Wie Herrchen zum Spürhund für Zahnprobleme wird

Die Forscher von Pedigree empfehlen Hundehaltern, ihrem Liebling regelmäßig ins Maul zu schauen bzw. daran zu riechen, um größeren Schmerzen und Behandlungen vorzubeugen. Schließlich können kranke Zähne Schuld sein, wenn der vierbeinige Partner nach dem Fressen unangenehm aus dem Maul riecht. Beim genauen Blick auf die Zähne sollten Hundehalter auch auf Verfärbungen und Ablagerungen an den Zähnen achten. Sobald sich erste Anzeichen dafür zeigen, heißt es: Auf zum Tierarzt, der dann eine professionelle Zahnreinigung durchführen sollte!

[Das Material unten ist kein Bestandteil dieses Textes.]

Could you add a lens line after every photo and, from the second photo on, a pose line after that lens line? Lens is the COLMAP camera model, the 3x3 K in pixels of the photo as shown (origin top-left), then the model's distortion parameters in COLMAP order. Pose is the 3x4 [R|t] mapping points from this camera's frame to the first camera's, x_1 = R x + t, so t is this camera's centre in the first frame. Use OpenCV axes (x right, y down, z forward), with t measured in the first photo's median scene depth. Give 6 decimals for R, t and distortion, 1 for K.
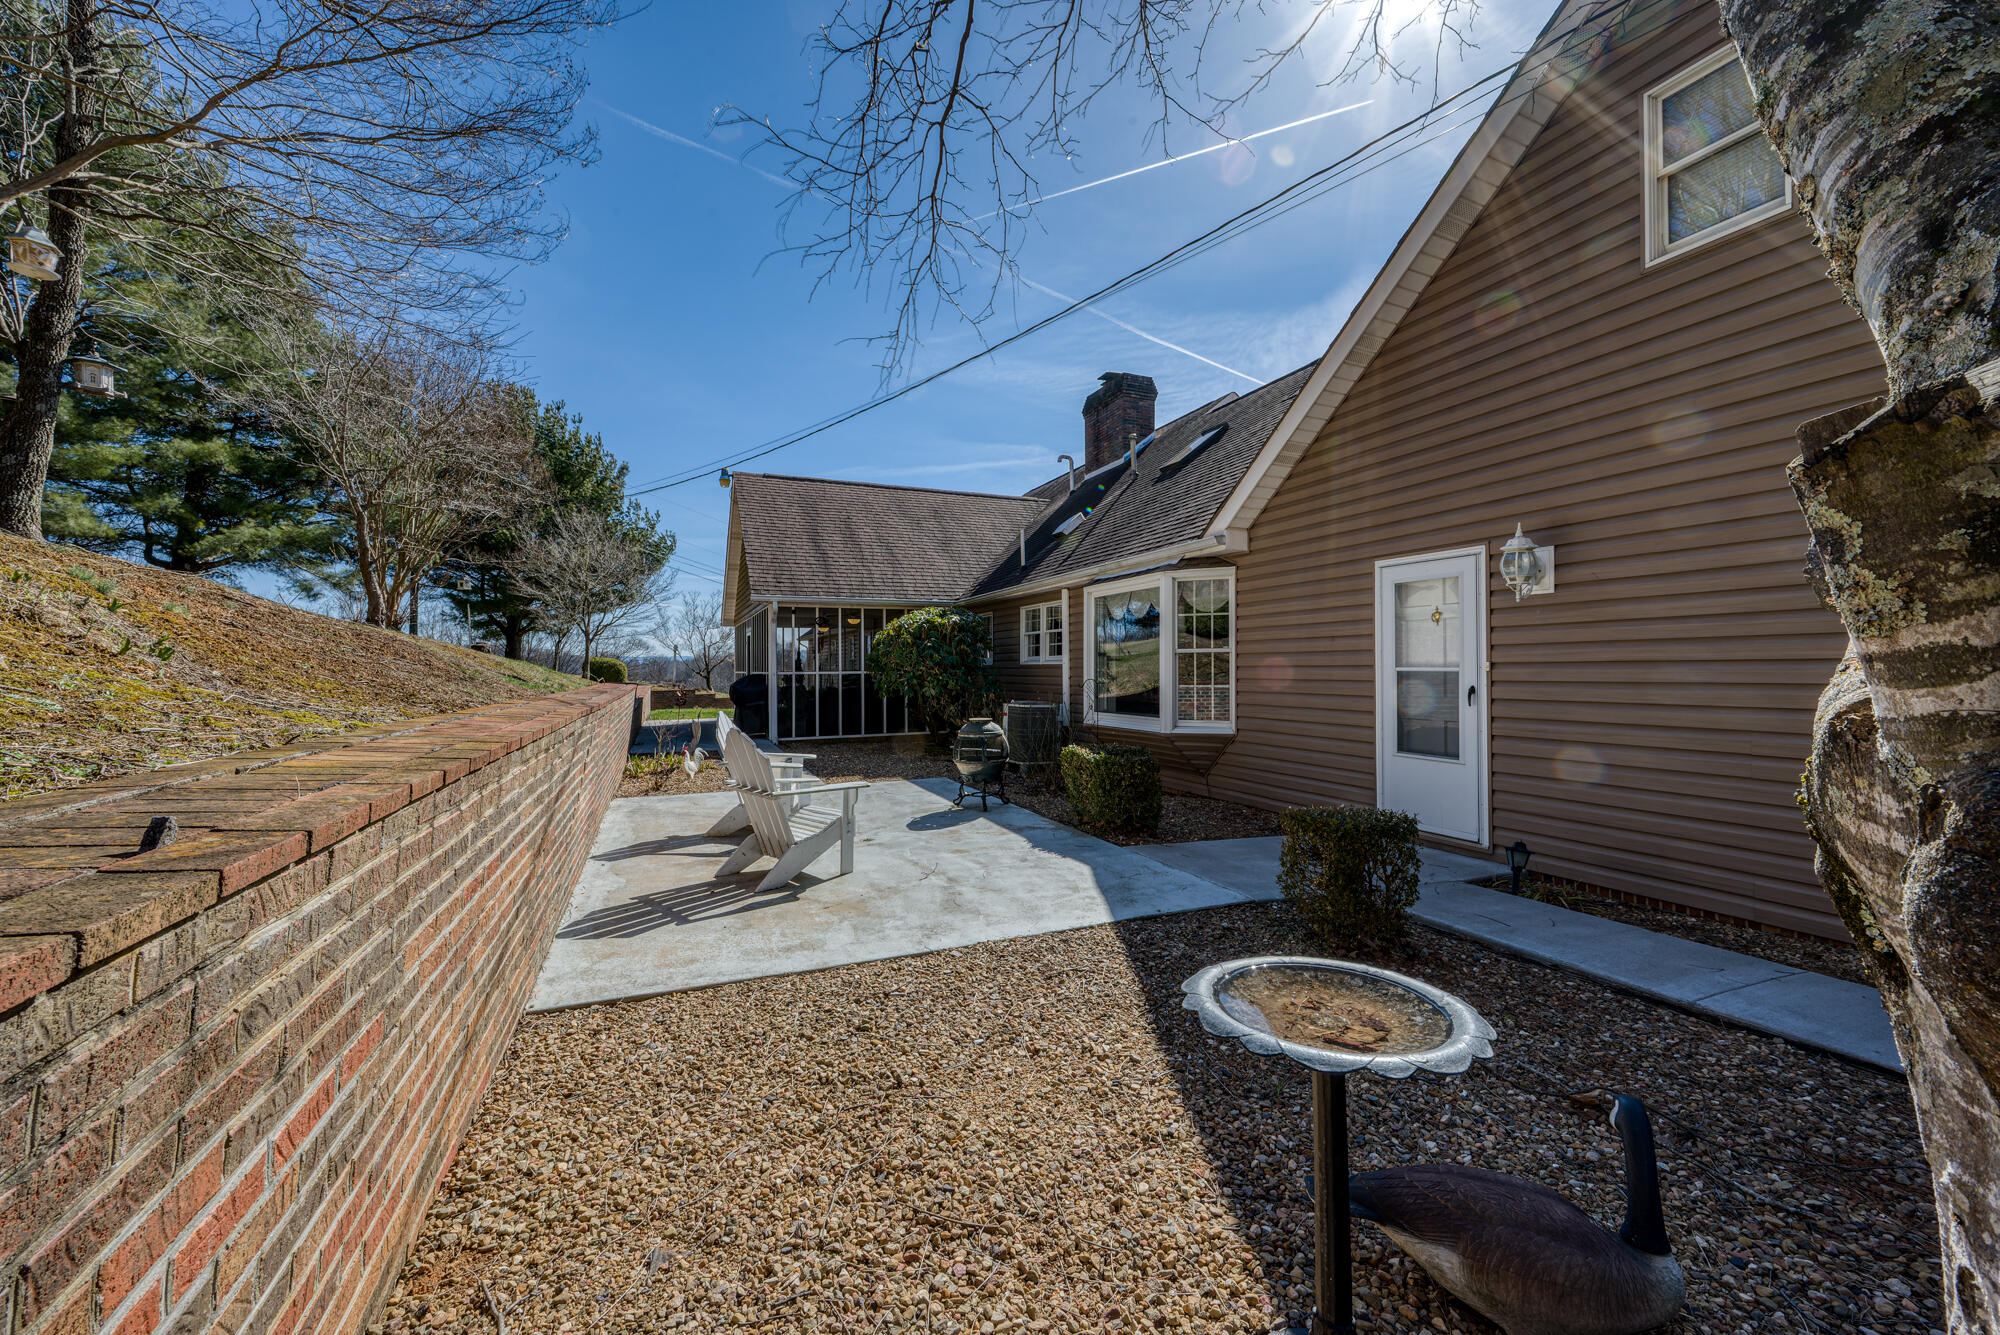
lens RADIAL K [[775.2, 0, 1000.4], [0, 775.2, 665.7], [0, 0, 1]] dist [0.000014, -0.001948]
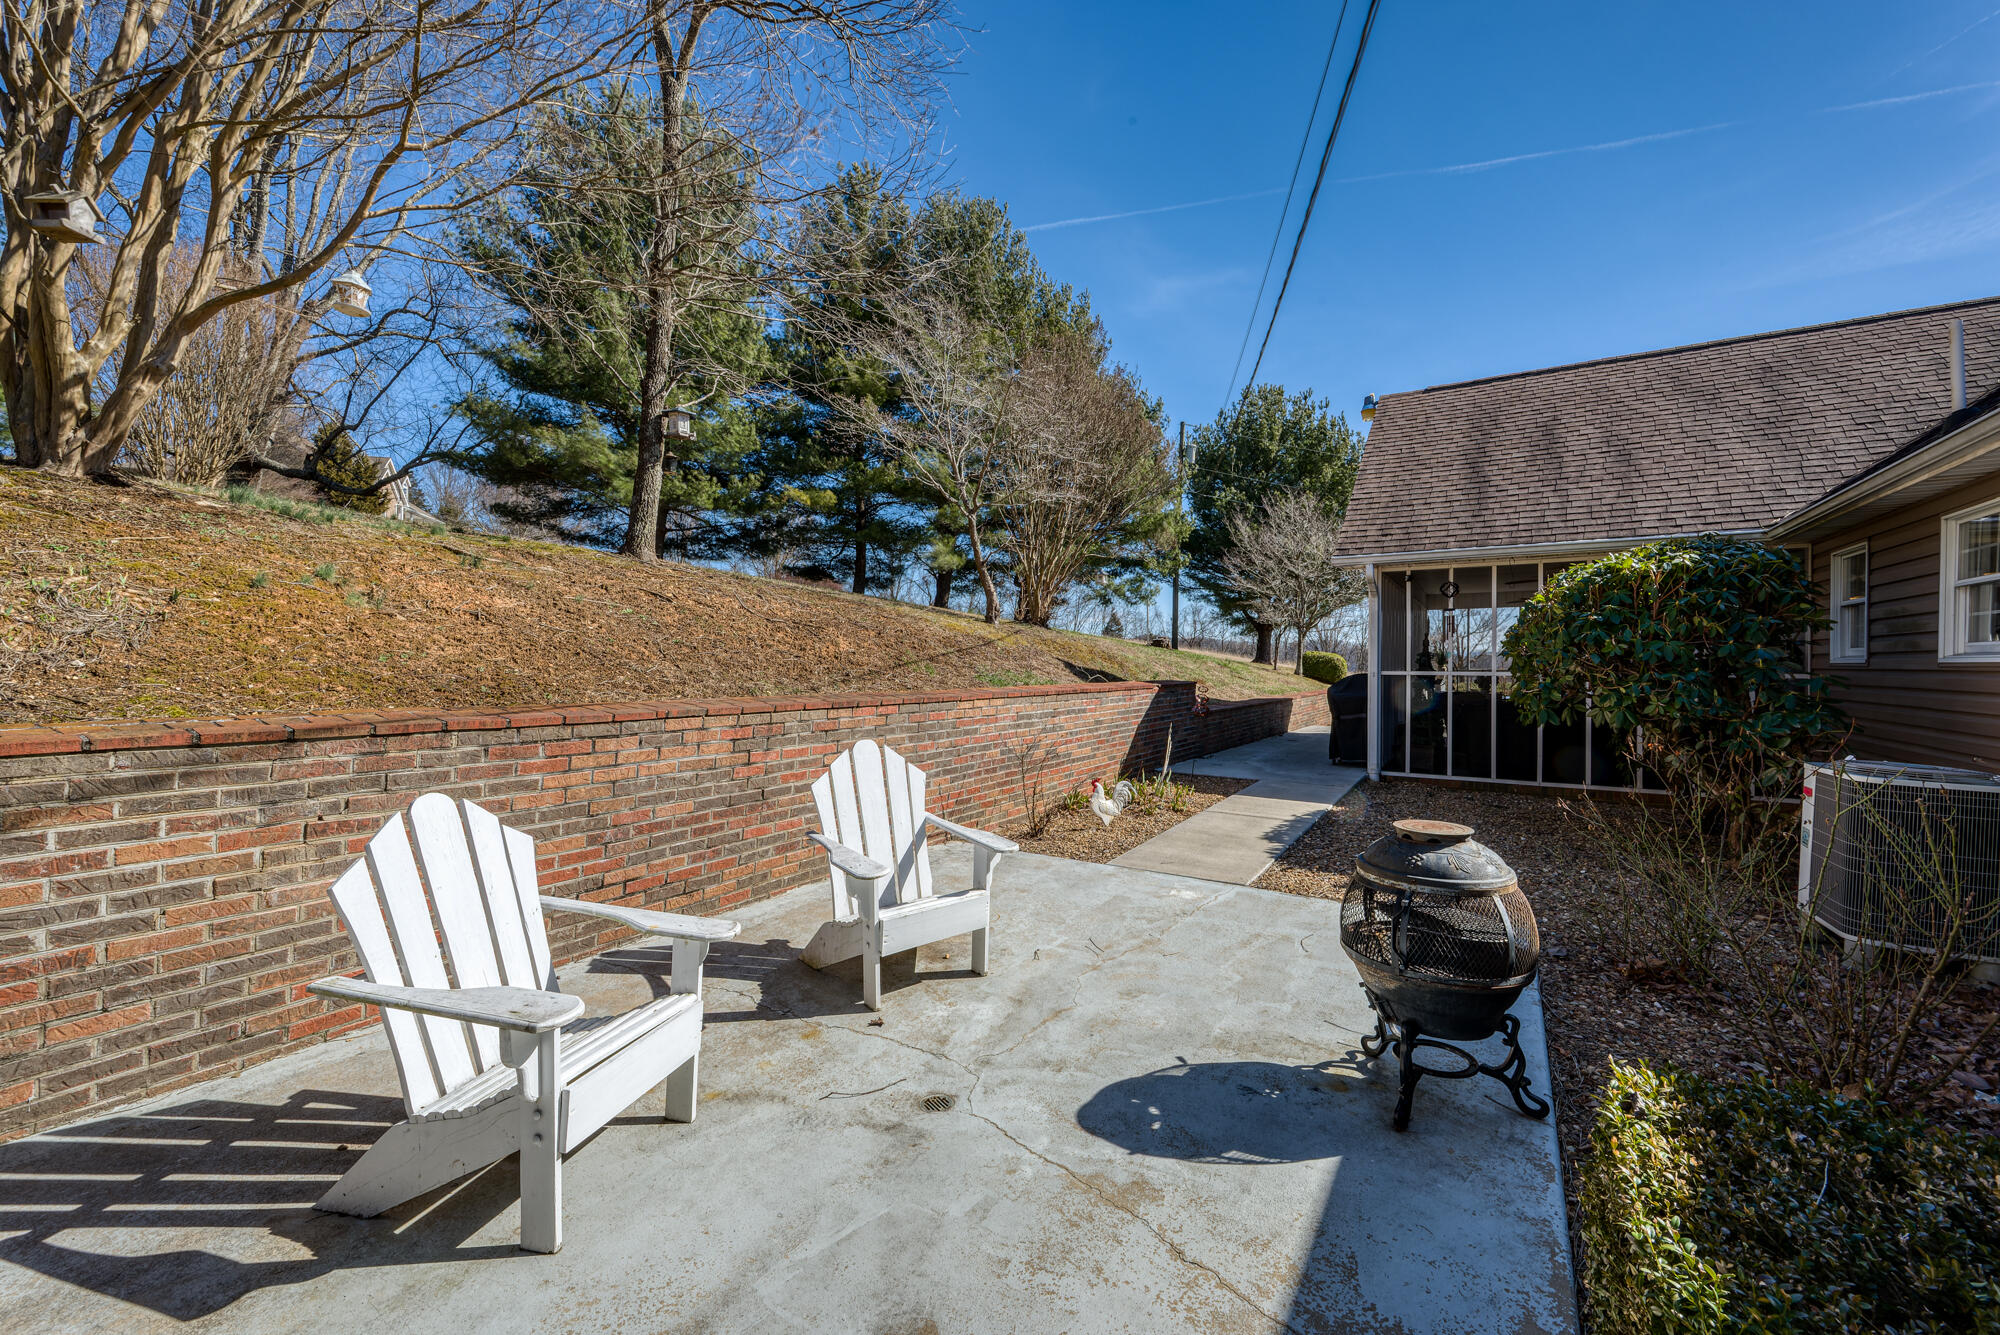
lens RADIAL K [[775.2, 0, 1000.3], [0, 775.2, 667.8], [0, 0, 1]] dist [0.000014, -0.001948]
pose [[0.565110, 0.013793, -0.824900, 0.077333], [-0.006076, 0.999903, 0.012557, -0.000758], [0.824993, -0.002084, 0.565139, 0.364592]]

Pedigree DentaStix - so putzt Hund heute

Die Nummer Eins in Sachen Zahnpflege ist auch bei Hunden das klassische Zähneputzen mit einer speziellen Zahnpasta für den Hund. Darüber hinaus raten die Experten des Pedigree Centers zur regelmäßigen Pflege mit den praktischen Kausticks von DentaStix. "Wir haben die DentaStix an zahlreiche Hunde verfüttert und dabei festgestellt, dass sie bei regelmäßiger Anwendung Zahnbelag und Zahnstein um bis zu 60 Prozent reduzieren können. Diese Wirkung konnten wir durch die maulgerechte Form und eine spezielle Textur erzielen. Dank der längeren Kau-Dauer erhöht sich die Wirksamkeit noch einmal und gleichzeitig massiert der Hund sein Zahnfleisch", so Oliver Nippen. Um den unterschiedlichen Bedürfnissen der Tiere gerecht zu werden, haben die Forscher die Zahnpflege-Leckerli auch auf verschiedene Hunde-Größen abgestimmt. DentaStix von Pedigree gibt es für junge und kleine sowie mittelgroße und große Hunde.

Früh übt sich...

Als einfache Faustregel gibt das Pedigree Center allen Hundehaltern mit auf den Weg: Je eher "Hund" sich an die tägliche Zahnpflege mit der Bürste gewöhnt, umso länger bleibt er gesund. Pedigree DentaStix kann deshalb schon an alle Vierbeiner über vier Monate verfüttert werden. Doch auch für ältere Hunde kommt die praktische Zahnpflege per Leckerli als Ergänzung zur Zahnbürste nie zu spät. Sie beugen lästigen Krankheiten vor und helfen Herrchen, Kosten zu sparen.